Par exemple, on nous balance rapidement sur un écran l'attentat dans un show TV contre la personne dirigeant le FMI: shocking certes mais aussi mal amené et peu crédible.
En même temps, qu'y a-t-il de plus difficile à croire, quand tout s'effondre? Bref, COSMOPOLIS brosse, à la manière d'un théâtre de marionnettes, le portrait d'une chute et il fait nous poser des questions sur le pourquoi de la dictature du capitalisme: Cronenberg y dévoile une dimension christique. Les pauvres ont tenu jusqu'au bout, jusqu'au bout nonobstant leur haine, leur révolte, ils ont supporté, car ils quêtaient leur survie...
Or le «sauveur» ne les a pas entendus et, pire, plutôt que de reconnaître ses tords, il s'est lui-même crucifié. Et Paul Giamatti de jouer le bougre castré revanchard.

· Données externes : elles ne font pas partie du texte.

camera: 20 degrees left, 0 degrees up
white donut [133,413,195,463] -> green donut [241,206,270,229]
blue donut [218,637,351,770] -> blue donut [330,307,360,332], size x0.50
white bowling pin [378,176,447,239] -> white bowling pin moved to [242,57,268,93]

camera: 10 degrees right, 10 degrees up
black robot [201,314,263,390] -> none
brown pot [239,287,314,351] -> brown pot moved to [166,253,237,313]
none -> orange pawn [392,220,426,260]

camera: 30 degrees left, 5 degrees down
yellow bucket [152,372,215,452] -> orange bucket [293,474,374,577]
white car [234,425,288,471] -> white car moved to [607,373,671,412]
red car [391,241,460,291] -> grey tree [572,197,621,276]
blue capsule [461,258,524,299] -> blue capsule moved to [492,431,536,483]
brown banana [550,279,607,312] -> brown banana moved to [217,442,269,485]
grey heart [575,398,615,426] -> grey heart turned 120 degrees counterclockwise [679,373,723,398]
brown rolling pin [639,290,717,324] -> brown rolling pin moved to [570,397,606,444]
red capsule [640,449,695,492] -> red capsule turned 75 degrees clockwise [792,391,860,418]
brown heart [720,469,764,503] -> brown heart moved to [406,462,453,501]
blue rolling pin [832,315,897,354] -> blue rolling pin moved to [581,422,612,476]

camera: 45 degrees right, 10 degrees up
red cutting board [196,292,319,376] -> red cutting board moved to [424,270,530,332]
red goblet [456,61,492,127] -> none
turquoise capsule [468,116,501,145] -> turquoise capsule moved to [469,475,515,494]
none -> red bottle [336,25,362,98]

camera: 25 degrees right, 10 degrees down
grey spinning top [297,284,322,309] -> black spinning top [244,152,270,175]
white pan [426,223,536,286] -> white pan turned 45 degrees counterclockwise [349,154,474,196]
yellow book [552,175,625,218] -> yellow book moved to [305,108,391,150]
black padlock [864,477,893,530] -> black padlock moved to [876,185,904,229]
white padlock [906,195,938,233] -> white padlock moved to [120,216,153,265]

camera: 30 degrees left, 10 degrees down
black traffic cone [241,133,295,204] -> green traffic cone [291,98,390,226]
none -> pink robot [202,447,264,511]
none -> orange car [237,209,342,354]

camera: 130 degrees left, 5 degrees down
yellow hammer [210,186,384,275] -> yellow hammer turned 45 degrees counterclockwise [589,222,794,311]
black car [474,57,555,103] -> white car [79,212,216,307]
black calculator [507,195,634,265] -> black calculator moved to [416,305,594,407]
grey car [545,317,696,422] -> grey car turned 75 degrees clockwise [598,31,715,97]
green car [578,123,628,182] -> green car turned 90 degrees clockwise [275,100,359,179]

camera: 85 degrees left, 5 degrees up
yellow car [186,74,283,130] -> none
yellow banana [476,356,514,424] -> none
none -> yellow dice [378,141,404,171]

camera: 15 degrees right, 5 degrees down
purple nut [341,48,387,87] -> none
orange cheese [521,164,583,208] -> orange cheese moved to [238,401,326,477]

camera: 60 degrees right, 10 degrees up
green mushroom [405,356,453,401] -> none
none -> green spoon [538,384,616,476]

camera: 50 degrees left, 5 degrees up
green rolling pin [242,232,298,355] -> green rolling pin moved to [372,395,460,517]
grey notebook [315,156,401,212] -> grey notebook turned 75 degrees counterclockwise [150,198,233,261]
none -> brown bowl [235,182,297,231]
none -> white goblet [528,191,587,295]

Ainsi, COSMOPOLIS se fait œuvre métaphorique visionnaire en nous montrant l'horreur de l'esprit économiciste qui absorbe la planète mais en dévoilant en outre son caractère profondément sado-masochiste. On en regrette l'aspect trop déconnecté (malgré l'idée afférente), la haute cérébralité qui la fonde, bref une espèce de philosophie mal ficelée, une démonstration qui sent trop la théorie, aggravée par un manque d'envergure (tel l'absence de discours sur la toxicité du système productiviste ou sur les divers aspects addictifs du capitalisme). Magnifique "Long To Live" de Metric, en écho à l'esprit apocalyptique d'évanouissement, en générique de fin. Globalement étouffante et sinistre, cette illustration prophétique du capitalisme (autre version du machisme) comme aliénation ironique tient tout à fait la route; cependant elle manque d'humour, de dynamisme et relève trop d'un intellectualisme calculé. Un film de commande, un sujet à revoir, néanmoins glaçant et atypique.